Linear Regression

1. Introduction to Linear Regression

Definition: Linear regression is a fundamental approach in data-driven modeling used to predict a numerical target variable based on input features.
Example Task: Predicting house prices based on the size of living areas.
Types of Regression:
- Linear (focus of this class)
- Non-linear (introduced in later courses, e.g., INFSCI 0510)

2. Core Concepts

The Model

Mathematical Representation:
$f (x) = w x + b$
where:
- $f (x)$ : Prediction
- $w$ : Weight
- $b$ : Bias
Predictions are made by adjusting ww and bb to minimize error.

The Task

Fit a straight line through data points to accurately predict outcomes.
Questions to address:
1. How to define the straight line?
2. How to adjust ww and bb for accuracy?

3. Loss Functions

Purpose: Measure the prediction error.
Types:
- Mean Squared Error (MSE):
  $L = \frac{1}{n} \sum_{i = 1}^{n} (w x_{i} + b - y_{i})^{2}$
  - Penalizes large errors more than small errors.
- Mean Absolute Error (MAE):
  $L = \frac{1}{n} \sum_{i = 1}^{n} | w x_{i} + b - y_{i} |$
  - Penalizes all errors equally.
Both have implications for optimization and computational complexity.

4. Optimization: Gradient Descent

A method to minimize the loss function.
Updates weights and bias iteratively:
$w = w - α \frac{\partial L}{\partial w}$ $b = b - α \frac{\partial L}{\partial b}$
- $α$ : Learning rate
Gradients depend on the choice of loss function (MSE vs.
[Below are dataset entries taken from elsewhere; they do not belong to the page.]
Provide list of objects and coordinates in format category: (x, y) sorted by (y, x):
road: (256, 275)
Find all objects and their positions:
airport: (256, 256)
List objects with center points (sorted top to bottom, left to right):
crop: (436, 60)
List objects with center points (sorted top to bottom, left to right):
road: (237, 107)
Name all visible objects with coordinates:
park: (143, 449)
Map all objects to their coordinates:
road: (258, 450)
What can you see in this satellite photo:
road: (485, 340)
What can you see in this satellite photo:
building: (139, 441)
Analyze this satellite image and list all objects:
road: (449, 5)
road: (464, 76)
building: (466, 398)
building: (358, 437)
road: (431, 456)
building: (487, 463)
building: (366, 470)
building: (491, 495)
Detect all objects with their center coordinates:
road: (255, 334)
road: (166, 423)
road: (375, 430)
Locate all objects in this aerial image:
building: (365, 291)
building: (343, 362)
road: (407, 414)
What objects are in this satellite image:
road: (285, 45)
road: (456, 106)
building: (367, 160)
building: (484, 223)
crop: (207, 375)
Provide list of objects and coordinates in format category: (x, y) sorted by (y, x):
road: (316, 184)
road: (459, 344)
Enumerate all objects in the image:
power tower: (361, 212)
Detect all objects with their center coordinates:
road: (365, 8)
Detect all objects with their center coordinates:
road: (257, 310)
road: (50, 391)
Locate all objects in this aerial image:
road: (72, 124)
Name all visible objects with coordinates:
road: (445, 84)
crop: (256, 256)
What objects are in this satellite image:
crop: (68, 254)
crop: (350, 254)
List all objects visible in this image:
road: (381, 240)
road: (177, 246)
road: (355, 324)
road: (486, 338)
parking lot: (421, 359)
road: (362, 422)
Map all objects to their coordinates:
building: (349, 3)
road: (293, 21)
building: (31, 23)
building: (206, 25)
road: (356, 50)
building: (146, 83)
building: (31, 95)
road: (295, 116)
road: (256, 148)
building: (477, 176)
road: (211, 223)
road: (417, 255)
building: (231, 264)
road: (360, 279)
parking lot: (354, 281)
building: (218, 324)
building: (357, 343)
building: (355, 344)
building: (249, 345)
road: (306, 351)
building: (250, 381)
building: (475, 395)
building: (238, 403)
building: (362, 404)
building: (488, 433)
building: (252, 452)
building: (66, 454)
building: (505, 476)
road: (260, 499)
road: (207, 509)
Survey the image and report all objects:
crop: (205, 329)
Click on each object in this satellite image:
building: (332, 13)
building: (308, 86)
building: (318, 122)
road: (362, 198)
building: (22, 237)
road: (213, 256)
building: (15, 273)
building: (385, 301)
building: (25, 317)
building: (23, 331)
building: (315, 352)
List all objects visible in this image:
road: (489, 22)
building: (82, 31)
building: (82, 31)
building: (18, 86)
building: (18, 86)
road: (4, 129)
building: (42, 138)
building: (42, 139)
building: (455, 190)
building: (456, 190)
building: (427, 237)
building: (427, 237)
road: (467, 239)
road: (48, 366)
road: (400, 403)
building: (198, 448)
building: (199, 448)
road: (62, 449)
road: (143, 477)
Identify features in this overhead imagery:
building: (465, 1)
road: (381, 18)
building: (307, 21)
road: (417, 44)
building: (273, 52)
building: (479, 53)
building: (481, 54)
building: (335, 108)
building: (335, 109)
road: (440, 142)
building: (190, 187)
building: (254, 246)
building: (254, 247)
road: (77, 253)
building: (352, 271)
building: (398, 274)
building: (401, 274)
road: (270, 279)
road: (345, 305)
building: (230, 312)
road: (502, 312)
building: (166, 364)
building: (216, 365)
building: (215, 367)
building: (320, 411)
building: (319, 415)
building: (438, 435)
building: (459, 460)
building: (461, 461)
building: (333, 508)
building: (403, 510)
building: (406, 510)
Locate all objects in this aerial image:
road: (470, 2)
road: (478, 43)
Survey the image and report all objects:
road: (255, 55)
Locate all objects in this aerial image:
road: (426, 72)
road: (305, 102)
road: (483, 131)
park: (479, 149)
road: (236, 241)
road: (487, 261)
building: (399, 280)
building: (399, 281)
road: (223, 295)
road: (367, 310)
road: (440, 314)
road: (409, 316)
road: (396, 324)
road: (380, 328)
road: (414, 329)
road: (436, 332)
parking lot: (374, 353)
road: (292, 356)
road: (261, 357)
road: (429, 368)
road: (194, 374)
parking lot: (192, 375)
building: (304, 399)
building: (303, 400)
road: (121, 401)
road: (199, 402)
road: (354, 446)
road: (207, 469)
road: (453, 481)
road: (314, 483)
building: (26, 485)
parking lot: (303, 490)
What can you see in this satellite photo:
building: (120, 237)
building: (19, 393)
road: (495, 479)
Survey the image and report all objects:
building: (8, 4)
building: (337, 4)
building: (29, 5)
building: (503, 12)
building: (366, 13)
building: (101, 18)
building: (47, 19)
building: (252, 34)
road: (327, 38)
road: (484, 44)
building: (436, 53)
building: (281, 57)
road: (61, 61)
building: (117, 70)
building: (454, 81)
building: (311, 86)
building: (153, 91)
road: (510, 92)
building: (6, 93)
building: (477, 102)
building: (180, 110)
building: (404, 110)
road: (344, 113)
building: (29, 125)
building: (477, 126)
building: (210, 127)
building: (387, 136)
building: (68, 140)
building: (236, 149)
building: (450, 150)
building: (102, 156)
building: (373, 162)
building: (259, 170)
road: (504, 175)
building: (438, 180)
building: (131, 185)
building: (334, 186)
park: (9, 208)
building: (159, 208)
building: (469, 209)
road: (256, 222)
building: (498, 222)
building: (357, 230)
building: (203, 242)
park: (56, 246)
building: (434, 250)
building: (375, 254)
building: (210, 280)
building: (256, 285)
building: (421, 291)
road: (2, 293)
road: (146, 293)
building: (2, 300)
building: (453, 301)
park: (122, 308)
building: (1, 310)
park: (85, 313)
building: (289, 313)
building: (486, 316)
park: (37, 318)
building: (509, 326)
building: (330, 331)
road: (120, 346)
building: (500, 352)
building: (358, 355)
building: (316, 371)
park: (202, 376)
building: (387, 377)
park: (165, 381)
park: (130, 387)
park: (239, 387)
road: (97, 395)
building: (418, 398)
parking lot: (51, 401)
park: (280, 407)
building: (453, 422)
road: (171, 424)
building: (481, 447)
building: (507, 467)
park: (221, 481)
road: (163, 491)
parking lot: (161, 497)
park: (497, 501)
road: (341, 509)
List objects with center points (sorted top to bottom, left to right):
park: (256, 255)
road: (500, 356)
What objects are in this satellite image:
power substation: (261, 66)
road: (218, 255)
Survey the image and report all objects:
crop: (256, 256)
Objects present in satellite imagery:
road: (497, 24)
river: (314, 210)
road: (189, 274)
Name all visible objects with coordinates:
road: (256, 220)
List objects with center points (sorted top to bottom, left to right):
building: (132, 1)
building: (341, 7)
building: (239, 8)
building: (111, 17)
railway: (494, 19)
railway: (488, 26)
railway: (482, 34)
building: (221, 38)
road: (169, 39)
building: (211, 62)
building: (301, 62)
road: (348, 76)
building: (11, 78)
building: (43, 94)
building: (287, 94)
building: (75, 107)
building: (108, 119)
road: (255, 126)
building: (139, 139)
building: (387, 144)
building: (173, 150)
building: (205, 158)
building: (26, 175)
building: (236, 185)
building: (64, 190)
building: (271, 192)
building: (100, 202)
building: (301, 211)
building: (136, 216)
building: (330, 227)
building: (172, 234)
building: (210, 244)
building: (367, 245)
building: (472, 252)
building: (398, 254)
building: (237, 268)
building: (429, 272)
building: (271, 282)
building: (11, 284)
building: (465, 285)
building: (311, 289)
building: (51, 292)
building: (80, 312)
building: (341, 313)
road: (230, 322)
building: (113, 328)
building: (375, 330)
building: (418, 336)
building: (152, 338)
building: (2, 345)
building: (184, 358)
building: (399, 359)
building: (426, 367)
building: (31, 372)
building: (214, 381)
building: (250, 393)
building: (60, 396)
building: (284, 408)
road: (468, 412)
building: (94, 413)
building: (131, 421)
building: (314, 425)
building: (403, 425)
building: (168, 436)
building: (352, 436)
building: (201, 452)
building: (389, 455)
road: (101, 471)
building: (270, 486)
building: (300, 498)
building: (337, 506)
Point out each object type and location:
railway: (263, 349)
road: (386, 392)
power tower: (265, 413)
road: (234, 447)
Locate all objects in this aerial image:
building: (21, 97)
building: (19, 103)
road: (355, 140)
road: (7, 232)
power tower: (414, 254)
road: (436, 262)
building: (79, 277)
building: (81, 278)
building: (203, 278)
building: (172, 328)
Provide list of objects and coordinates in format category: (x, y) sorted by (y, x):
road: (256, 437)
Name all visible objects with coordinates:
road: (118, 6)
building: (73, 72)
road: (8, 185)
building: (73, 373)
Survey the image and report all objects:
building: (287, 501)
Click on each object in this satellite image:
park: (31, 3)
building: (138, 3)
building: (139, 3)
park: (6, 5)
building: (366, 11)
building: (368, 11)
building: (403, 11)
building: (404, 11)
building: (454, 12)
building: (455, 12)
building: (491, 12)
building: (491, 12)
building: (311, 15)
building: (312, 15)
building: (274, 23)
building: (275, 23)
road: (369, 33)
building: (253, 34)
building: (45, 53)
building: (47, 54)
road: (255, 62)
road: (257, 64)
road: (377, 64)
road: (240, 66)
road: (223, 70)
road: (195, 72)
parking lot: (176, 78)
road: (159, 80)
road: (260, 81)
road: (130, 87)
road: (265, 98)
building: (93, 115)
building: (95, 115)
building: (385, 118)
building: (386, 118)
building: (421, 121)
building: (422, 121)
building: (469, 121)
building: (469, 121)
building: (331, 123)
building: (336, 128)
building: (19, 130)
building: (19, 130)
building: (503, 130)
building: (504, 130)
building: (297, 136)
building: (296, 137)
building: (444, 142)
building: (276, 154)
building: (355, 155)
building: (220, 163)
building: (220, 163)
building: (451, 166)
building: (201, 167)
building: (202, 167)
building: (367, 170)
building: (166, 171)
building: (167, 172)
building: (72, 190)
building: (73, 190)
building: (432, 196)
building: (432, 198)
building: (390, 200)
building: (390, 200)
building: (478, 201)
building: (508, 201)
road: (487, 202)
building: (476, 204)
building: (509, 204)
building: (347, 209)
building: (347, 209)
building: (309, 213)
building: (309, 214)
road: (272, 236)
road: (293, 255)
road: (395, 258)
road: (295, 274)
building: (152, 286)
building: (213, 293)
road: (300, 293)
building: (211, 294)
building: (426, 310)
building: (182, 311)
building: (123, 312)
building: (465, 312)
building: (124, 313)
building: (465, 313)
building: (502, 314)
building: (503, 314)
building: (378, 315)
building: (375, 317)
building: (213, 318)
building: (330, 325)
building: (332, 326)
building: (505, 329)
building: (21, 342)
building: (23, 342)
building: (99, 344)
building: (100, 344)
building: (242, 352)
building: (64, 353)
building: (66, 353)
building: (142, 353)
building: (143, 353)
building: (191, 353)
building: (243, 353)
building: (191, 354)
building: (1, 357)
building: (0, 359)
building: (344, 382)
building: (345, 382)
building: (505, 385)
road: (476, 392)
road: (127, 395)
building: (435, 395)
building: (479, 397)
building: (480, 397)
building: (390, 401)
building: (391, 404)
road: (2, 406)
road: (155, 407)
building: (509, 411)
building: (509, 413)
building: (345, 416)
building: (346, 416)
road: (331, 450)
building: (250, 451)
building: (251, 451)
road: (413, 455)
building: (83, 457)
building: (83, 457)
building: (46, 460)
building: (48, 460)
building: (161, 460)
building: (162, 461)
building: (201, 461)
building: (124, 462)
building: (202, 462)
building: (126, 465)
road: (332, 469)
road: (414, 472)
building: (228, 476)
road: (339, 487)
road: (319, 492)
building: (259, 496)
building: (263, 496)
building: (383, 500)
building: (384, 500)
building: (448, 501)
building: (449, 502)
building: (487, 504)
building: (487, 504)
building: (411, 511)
MAE).

5. Statistical Foundation

Assumptions:
- Data points are Independent and Identically Distributed (IID).
  - Independence: Order of samples doesn't matter.
  - Identically Distributed: All samples come from the same distribution.
Probabilistic View:
- Incorporates noise ( $ϵ$ ) in data: $y_{i} = w x_{i} + b + ϵ$ , $ϵ \sim N (0, σ^{2})$
- Likelihood maximization is equivalent to minimizing MSE.

6. High-Dimensional Linear Regression

When features are multi-dimensional
$X \in R^{d \times n}$
- Prediction: $f (x_{i}) = w^{T} x_{i} + b$
- Loss: $L = \frac{1}{n} \sum_{i = 1}^{n} (w^{T} x_{i} + b - y_{i})^{2}$
- Optimization involves vector calculus.

7. Applications and Further Study

Regression is foundational for advanced topics in AI, such as:
- Supervised Learning (e.g., classification and regression tasks).
- Probabilistic Modeling and Maximum Likelihood Estimation (MLE).
Non-linear regression and broader AI applications are discussed in subsequent courses.

This detailed overview provides a framework for understanding and applying linear regression to solve real-world problems.